For vintage motorbike riders, or car drivers familiar with this type of design there is no need to convince them about the benefits of newer water-cooled units. They will probably tell you that “it’s all about the character, and experience” and they are definitely right. In terms of cooling efficiency, it is admitted that the older technology is far less efficient at cooling your powerplant than the newer one.
The Porsche 911 air-cooled era started in 1964 with the 356 4 cylinder 1.6L engine which was used in the 912. At the time, it offered a decent 90hp output but could be considered pretty slow by today’s standards (basically a Beetle engine).
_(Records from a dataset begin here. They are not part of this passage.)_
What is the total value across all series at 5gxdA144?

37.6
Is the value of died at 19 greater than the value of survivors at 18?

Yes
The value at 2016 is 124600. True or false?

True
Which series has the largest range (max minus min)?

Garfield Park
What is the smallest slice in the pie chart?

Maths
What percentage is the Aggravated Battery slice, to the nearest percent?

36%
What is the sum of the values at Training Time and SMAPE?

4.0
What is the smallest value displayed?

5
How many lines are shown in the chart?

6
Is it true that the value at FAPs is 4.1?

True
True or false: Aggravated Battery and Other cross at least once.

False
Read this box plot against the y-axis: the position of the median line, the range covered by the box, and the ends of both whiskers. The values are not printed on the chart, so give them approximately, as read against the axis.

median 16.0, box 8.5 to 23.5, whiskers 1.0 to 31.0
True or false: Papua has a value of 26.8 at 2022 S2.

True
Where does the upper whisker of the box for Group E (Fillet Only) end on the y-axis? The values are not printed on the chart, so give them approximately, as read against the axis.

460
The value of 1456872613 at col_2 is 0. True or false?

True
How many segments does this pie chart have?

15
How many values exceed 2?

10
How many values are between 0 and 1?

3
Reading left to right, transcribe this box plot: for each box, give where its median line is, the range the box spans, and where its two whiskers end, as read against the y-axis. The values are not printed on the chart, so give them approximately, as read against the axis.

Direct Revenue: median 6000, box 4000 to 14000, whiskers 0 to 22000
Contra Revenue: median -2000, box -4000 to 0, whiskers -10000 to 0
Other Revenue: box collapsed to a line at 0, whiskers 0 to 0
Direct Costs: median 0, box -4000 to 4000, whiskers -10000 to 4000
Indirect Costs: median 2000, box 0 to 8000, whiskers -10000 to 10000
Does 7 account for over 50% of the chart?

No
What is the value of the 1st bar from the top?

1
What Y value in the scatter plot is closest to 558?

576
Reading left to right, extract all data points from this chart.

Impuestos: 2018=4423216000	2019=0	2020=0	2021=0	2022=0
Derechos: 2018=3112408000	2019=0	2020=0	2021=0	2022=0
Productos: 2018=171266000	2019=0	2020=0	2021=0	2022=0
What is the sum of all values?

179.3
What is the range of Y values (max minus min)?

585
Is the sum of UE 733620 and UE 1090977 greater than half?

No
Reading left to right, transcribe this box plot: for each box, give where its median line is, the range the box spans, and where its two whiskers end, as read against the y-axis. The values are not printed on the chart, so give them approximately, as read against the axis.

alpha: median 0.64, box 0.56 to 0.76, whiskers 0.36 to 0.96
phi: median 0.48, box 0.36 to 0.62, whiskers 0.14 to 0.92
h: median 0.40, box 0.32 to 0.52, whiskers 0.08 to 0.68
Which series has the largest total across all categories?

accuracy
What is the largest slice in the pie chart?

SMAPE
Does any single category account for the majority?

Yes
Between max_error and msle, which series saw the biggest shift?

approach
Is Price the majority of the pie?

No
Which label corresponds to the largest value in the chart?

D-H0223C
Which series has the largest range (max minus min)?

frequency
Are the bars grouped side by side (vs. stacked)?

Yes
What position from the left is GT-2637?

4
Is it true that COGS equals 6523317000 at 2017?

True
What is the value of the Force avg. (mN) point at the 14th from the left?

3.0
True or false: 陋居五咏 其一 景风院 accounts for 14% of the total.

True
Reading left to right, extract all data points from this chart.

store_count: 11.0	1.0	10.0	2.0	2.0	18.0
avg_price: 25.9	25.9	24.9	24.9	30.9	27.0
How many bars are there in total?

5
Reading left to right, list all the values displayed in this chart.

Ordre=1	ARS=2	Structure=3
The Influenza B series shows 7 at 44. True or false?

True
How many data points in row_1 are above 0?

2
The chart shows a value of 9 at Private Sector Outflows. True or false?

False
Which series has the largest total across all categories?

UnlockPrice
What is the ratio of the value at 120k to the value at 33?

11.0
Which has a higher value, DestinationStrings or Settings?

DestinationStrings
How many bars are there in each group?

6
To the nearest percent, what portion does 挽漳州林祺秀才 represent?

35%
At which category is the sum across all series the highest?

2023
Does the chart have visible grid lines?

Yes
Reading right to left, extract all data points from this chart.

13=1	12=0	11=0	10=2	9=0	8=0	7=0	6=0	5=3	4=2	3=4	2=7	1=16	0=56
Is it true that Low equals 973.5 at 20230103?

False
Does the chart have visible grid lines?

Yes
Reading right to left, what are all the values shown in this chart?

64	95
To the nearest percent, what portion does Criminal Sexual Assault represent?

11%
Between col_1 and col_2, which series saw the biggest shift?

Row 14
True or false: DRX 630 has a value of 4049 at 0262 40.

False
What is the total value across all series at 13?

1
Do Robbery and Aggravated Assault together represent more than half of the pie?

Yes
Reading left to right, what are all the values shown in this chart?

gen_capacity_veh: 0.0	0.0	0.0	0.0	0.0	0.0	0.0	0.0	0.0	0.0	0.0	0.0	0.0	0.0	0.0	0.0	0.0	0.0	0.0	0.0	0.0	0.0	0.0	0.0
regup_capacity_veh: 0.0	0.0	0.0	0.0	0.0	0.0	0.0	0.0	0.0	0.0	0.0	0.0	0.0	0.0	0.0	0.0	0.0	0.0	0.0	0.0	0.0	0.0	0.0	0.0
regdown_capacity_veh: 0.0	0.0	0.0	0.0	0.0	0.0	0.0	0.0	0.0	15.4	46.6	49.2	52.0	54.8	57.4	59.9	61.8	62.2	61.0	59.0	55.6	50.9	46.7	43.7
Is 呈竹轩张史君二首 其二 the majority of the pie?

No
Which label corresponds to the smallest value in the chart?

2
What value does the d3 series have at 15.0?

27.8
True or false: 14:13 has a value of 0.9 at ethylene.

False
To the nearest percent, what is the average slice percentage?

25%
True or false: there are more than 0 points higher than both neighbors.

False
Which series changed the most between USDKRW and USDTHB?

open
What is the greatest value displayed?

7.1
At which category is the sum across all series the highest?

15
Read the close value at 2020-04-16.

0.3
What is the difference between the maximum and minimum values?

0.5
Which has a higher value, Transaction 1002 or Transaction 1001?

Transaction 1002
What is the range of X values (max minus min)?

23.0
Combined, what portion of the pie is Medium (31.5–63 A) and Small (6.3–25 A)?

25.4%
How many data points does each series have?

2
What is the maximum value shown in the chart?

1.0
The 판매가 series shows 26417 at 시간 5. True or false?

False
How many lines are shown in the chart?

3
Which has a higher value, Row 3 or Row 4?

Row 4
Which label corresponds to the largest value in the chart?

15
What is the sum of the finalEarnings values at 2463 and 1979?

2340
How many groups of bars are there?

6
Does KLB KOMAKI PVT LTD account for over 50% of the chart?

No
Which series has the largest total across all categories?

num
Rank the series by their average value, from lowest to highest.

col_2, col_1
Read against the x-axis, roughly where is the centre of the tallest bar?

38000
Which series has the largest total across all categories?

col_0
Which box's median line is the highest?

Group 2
The 2.0L flat 6 version offered in the 911 developed 130hp in its initial configuration and was upgraded in 1966 in the 911s to increase the power to 160hp. Quite a significant move from the initial 90hp flat 4. However, air-cooled engines found their limits with cooling as power increased over the years and development, and Porsche recommended to add external oil cooling through exchangers if the car was to be used for racing purposes, and ultimately a front cooler became a standard for Porsche cars.
After years of development and improvements, the air-cooled units reached their peak with the type 993 which was produced from 1994 to 1998 and the 3.8L engine that could produce up to 450hp on the Turbo S and the GT2. This is one of the reasons why the 993 became so desirable among the Porsche community. After that, the 996 generation arguably became the subject of controversy for being the first water-cooled 911.
In more modern applications, BMW still used an air-cooled flat twin engine for its best selling motorcycle, the R1200GS until 2013 where its water-cooled replacement debuted, causing a lot of raised eyebrows and controversy in the BMW Motorrad community. But given the increase in their sales figures it probably was for the greater (BMW’s?) good.